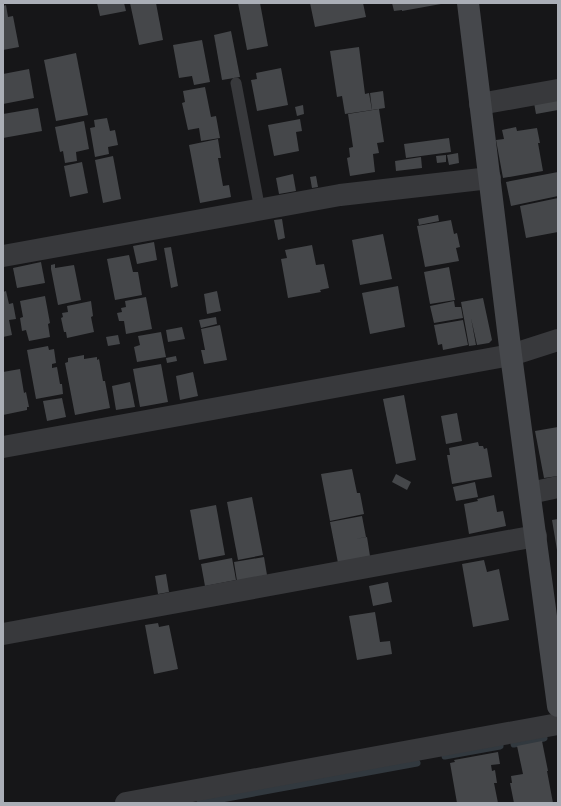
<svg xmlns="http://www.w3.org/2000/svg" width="561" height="806" viewBox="0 0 561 806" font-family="Rubik,sans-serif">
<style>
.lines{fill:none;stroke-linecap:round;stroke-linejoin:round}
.stream{stroke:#32393f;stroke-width:7}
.building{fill:#45474a}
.lane{stroke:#38393c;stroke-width:11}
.street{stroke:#38393c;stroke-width:22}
.secondary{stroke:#46484c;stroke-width:22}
</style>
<rect width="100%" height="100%" fill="#161618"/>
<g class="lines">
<g class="stream">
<polyline points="514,744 544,738"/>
<polyline points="445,756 500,746"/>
<polyline points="200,803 417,763"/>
</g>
</g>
<g class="building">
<polygon points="97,3 124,3 126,11 100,16"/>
<polygon points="130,3 156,3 163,40 139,45"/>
<polygon points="238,3 260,3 268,46 247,50"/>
<polygon points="310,3 363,3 366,17 315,27"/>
<polygon points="392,3 441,3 441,4 402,11 402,10 394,11"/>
<polygon points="6,5 8,17 13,16 19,47 3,50 3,6"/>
<polygon points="231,31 240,77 222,80 214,35"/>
<polygon points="202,40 210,82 194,85 192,76 179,78 173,45"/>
<polygon points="359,47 365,94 369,93 372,110 345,114 342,96 337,97 330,51"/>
<polygon points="76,53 88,115 56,121 44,60"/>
<polygon points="281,68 288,105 257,111 251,80 257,79 256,73"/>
<polygon points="29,69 34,98 3,104 3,74"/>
<polygon points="205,87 211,117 216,116 220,138 201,141 199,128 188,130 182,103 185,102 183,91"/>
<polygon points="383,91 385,108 372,110 370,93"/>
<polygon points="557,99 558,110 536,114 534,103"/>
<polygon points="303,105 304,114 297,116 295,107"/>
<polygon points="38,108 42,131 3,138 3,114"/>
<polygon points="379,109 384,142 377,143 379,153 373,154 375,172 350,176 347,158 350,157 349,148 353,147 348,114"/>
<polygon points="107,118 110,131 115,130 118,145 108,147 109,154 95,157 90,128 95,127 94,120"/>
<polygon points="300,119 302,131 296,132 299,151 274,156 268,125"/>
<polygon points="84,121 89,149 76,152 77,161 65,163 63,151 60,152 55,127"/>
<polygon points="516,127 517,131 537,128 540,143 538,143 543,171 503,178 496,140 504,139 502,130"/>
<polygon points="449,138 451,152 406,158 404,144"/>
<polygon points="218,139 221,158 218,158 223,186 229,185 231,197 200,203 189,145"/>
<polygon points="458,153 459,163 449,165 447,155"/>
<polygon points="446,155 446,162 437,163 436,156"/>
<polygon points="113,156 121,199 103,203 95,160"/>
<polygon points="421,157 422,168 396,171 395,161"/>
<polygon points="82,162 88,193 70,197 64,166"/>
<polygon points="558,172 558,196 511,206 506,182"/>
<polygon points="293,174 296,191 279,194 276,178"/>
<polygon points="316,176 318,187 312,188 310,177"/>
<polygon points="558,198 558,232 526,238 520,206"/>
<polygon points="438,215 439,221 419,225 418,219"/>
<polygon points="282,219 285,238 278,240 274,220"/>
<polygon points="451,220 454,234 457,233 460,247 456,248 459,261 425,267 417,226"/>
<polygon points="383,234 392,279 360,285 352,240"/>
<polygon points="154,242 157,260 137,264 133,246"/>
<polygon points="312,245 316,265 324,264 329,288 320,290 321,292 288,298 281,259 287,258 285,250"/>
<polygon points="171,247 178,286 171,288 164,248"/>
<polygon points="129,255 133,272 138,272 142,295 115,300 107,259"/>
<polygon points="41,262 45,283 17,288 13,268"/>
<polygon points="55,264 55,268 74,265 81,300 58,305 51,269 51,265"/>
<polygon points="449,267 455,300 430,304 424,272"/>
<polygon points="398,286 405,327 370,334 362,293"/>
<polygon points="6,291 9,304 13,303 16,319 9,320 12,335 3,337 3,292"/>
<polygon points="217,291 221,311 207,314 204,294"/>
<polygon points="45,296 50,323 48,324 50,337 29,341 26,330 22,331 20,318 23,317 20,301"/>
<polygon points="146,297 152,329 126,334 124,321 119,321 117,313 122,312 121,308 126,307 125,301"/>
<polygon points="483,298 492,340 489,343 477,345 471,318 476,345 469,346 461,302"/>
<polygon points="91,301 93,316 91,317 94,332 67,338 66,332 64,332 61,318 63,317 62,313 68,312 67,306"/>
<polygon points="454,301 455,307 461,307 463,318 434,323 430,306"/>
<polygon points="216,317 217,324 201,328 199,320"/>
<polygon points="463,320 468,345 443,350 442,344 438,345 434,325"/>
<polygon points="220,325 227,360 204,364 201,350 205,350 201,329"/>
<polygon points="182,327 185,339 168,342 166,330"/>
<polygon points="161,332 166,357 137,362 134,347 140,345 138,336"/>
<polygon points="118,335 120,344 108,346 106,337"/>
<polygon points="48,346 49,350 54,349 56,363 52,364 52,368 57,367 60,384 62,384 63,394 36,399 27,350"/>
<polygon points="84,355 84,359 97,357 97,360 99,359 103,381 105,381 110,408 75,415 65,363 68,362 68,358"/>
<polygon points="176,356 177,361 167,363 166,358"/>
<polygon points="161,364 168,402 140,407 133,369"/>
<polygon points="20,369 24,393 26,392 29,407 27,407 27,410 3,415 3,372"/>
<polygon points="193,372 198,396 180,400 176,376"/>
<polygon points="130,382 135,407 116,410 112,386"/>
<polygon points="404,395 416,460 396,464 383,399"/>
<polygon points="62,398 66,417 47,421 43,401"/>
<polygon points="457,413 462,441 446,444 441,416"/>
<polygon points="558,427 558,476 544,478 535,431"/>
<polygon points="478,442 479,446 483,446 484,449 487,448 492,477 452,484 447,455 450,455 449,448"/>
<polygon points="352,469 357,493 360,493 364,514 330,521 321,474"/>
<polygon points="396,474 411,482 407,490 392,482"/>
<polygon points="475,482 478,497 456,501 453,487"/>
<polygon points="494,495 497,512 503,511 506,526 469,534 464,504 478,501 477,499"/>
<polygon points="252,497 263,555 238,560 227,502"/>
<polygon points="216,505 225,555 199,560 190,510"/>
<polygon points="362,516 366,537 355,539 367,537 370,556 338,563 330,522"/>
<polygon points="558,519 558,550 557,550 552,520"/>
<polygon points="264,557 267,575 237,581 234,562"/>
<polygon points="232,558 236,580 205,586 201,564"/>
<polygon points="484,560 487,572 499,569 509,620 473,627 462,564"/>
<polygon points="166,574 169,592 158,594 155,576"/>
<polygon points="388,582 392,602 373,606 369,586"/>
<polygon points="375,612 380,642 390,641 392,654 357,660 349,616"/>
<polygon points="158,623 159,627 169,625 178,669 154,674 145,625"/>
<polygon points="542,741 548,771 547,771 553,803 514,803 510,783 512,783 511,776 523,774 517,746"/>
<polygon points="498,752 500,764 491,765 492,771 495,770 497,783 494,783 498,803 457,803 450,763 455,762 454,760"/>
</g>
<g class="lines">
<polyline class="lane" points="236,83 260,210"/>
<g class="street">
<polyline points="480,104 558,90"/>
<polyline points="3,256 340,195 490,178"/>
<polyline points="3,447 511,355 558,340"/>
<polyline points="530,493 558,487"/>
<polyline points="3,634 536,536"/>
<polyline points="126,803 558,724"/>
</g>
<polyline class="secondary" points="468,3 511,355 558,706"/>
</g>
<rect width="561" height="806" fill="none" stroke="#aaaeb6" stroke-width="8"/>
</svg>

■ ■ ■ ■ ■

Return the material verbatim; the images are not to appear in the copy.

(FINAL ANSWER):
<svg xmlns="http://www.w3.org/2000/svg" width="561" height="806" viewBox="0 0 561 806" font-family="Rubik,sans-serif">
<style>
.lines{fill:none;stroke-linecap:round;stroke-linejoin:round}
.stream{stroke:#32393f;stroke-width:7}
.building{fill:#45474a}
.lane{stroke:#38393c;stroke-width:11}
.street{stroke:#38393c;stroke-width:22}
.secondary{stroke:#46484c;stroke-width:22}
</style>
<rect width="100%" height="100%" fill="#161618"/>
<g class="lines">
<g class="stream">
<polyline points="514,744 544,738"/>
<polyline points="445,756 500,746"/>
<polyline points="200,803 417,763"/>
</g>
</g>
<g class="building">
<polygon points="97,3 124,3 126,11 100,16"/>
<polygon points="130,3 156,3 163,40 139,45"/>
<polygon points="238,3 260,3 268,46 247,50"/>
<polygon points="310,3 363,3 366,17 315,27"/>
<polygon points="392,3 441,3 441,4 402,11 402,10 394,11"/>
<polygon points="6,5 8,17 13,16 19,47 3,50 3,6"/>
<polygon points="231,31 240,77 222,80 214,35"/>
<polygon points="202,40 210,82 194,85 192,76 179,78 173,45"/>
<polygon points="359,47 365,94 369,93 372,110 345,114 342,96 337,97 330,51"/>
<polygon points="76,53 88,115 56,121 44,60"/>
<polygon points="281,68 288,105 257,111 251,80 257,79 256,73"/>
<polygon points="29,69 34,98 3,104 3,74"/>
<polygon points="205,87 211,117 216,116 220,138 201,141 199,128 188,130 182,103 185,102 183,91"/>
<polygon points="383,91 385,108 372,110 370,93"/>
<polygon points="557,99 558,110 536,114 534,103"/>
<polygon points="303,105 304,114 297,116 295,107"/>
<polygon points="38,108 42,131 3,138 3,114"/>
<polygon points="379,109 384,142 377,143 379,153 373,154 375,172 350,176 347,158 350,157 349,148 353,147 348,114"/>
<polygon points="107,118 110,131 115,130 118,145 108,147 109,154 95,157 90,128 95,127 94,120"/>
<polygon points="300,119 302,131 296,132 299,151 274,156 268,125"/>
<polygon points="84,121 89,149 76,152 77,161 65,163 63,151 60,152 55,127"/>
<polygon points="516,127 517,131 537,128 540,143 538,143 543,171 503,178 496,140 504,139 502,130"/>
<polygon points="449,138 451,152 406,158 404,144"/>
<polygon points="218,139 221,158 218,158 223,186 229,185 231,197 200,203 189,145"/>
<polygon points="458,153 459,163 449,165 447,155"/>
<polygon points="446,155 446,162 437,163 436,156"/>
<polygon points="113,156 121,199 103,203 95,160"/>
<polygon points="421,157 422,168 396,171 395,161"/>
<polygon points="82,162 88,193 70,197 64,166"/>
<polygon points="558,172 558,196 511,206 506,182"/>
<polygon points="293,174 296,191 279,194 276,178"/>
<polygon points="316,176 318,187 312,188 310,177"/>
<polygon points="558,198 558,232 526,238 520,206"/>
<polygon points="438,215 439,221 419,225 418,219"/>
<polygon points="282,219 285,238 278,240 274,220"/>
<polygon points="451,220 454,234 457,233 460,247 456,248 459,261 425,267 417,226"/>
<polygon points="383,234 392,279 360,285 352,240"/>
<polygon points="154,242 157,260 137,264 133,246"/>
<polygon points="312,245 316,265 324,264 329,288 320,290 321,292 288,298 281,259 287,258 285,250"/>
<polygon points="171,247 178,286 171,288 164,248"/>
<polygon points="129,255 133,272 138,272 142,295 115,300 107,259"/>
<polygon points="41,262 45,283 17,288 13,268"/>
<polygon points="55,264 55,268 74,265 81,300 58,305 51,269 51,265"/>
<polygon points="449,267 455,300 430,304 424,272"/>
<polygon points="398,286 405,327 370,334 362,293"/>
<polygon points="6,291 9,304 13,303 16,319 9,320 12,335 3,337 3,292"/>
<polygon points="217,291 221,311 207,314 204,294"/>
<polygon points="45,296 50,323 48,324 50,337 29,341 26,330 22,331 20,318 23,317 20,301"/>
<polygon points="146,297 152,329 126,334 124,321 119,321 117,313 122,312 121,308 126,307 125,301"/>
<polygon points="483,298 492,340 489,343 477,345 471,318 476,345 469,346 461,302"/>
<polygon points="91,301 93,316 91,317 94,332 67,338 66,332 64,332 61,318 63,317 62,313 68,312 67,306"/>
<polygon points="454,301 455,307 461,307 463,318 434,323 430,306"/>
<polygon points="216,317 217,324 201,328 199,320"/>
<polygon points="463,320 468,345 443,350 442,344 438,345 434,325"/>
<polygon points="220,325 227,360 204,364 201,350 205,350 201,329"/>
<polygon points="182,327 185,339 168,342 166,330"/>
<polygon points="161,332 166,357 137,362 134,347 140,345 138,336"/>
<polygon points="118,335 120,344 108,346 106,337"/>
<polygon points="48,346 49,350 54,349 56,363 52,364 52,368 57,367 60,384 62,384 63,394 36,399 27,350"/>
<polygon points="84,355 84,359 97,357 97,360 99,359 103,381 105,381 110,408 75,415 65,363 68,362 68,358"/>
<polygon points="176,356 177,361 167,363 166,358"/>
<polygon points="161,364 168,402 140,407 133,369"/>
<polygon points="20,369 24,393 26,392 29,407 27,407 27,410 3,415 3,372"/>
<polygon points="193,372 198,396 180,400 176,376"/>
<polygon points="130,382 135,407 116,410 112,386"/>
<polygon points="404,395 416,460 396,464 383,399"/>
<polygon points="62,398 66,417 47,421 43,401"/>
<polygon points="457,413 462,441 446,444 441,416"/>
<polygon points="558,427 558,476 544,478 535,431"/>
<polygon points="478,442 479,446 483,446 484,449 487,448 492,477 452,484 447,455 450,455 449,448"/>
<polygon points="352,469 357,493 360,493 364,514 330,521 321,474"/>
<polygon points="396,474 411,482 407,490 392,482"/>
<polygon points="475,482 478,497 456,501 453,487"/>
<polygon points="494,495 497,512 503,511 506,526 469,534 464,504 478,501 477,499"/>
<polygon points="252,497 263,555 238,560 227,502"/>
<polygon points="216,505 225,555 199,560 190,510"/>
<polygon points="362,516 366,537 355,539 367,537 370,556 338,563 330,522"/>
<polygon points="558,519 558,550 557,550 552,520"/>
<polygon points="264,557 267,575 237,581 234,562"/>
<polygon points="232,558 236,580 205,586 201,564"/>
<polygon points="484,560 487,572 499,569 509,620 473,627 462,564"/>
<polygon points="166,574 169,592 158,594 155,576"/>
<polygon points="388,582 392,602 373,606 369,586"/>
<polygon points="375,612 380,642 390,641 392,654 357,660 349,616"/>
<polygon points="158,623 159,627 169,625 178,669 154,674 145,625"/>
<polygon points="542,741 548,771 547,771 553,803 514,803 510,783 512,783 511,776 523,774 517,746"/>
<polygon points="498,752 500,764 491,765 492,771 495,770 497,783 494,783 498,803 457,803 450,763 455,762 454,760"/>
</g>
<g class="lines">
<polyline class="lane" points="236,83 260,210"/>
<g class="street">
<polyline points="480,104 558,90"/>
<polyline points="3,256 340,195 490,178"/>
<polyline points="3,447 511,355 558,340"/>
<polyline points="530,493 558,487"/>
<polyline points="3,634 536,536"/>
<polyline points="126,803 558,724"/>
</g>
<polyline class="secondary" points="468,3 511,355 558,706"/>
</g>
<rect width="561" height="806" fill="none" stroke="#aaaeb6" stroke-width="8"/>
</svg>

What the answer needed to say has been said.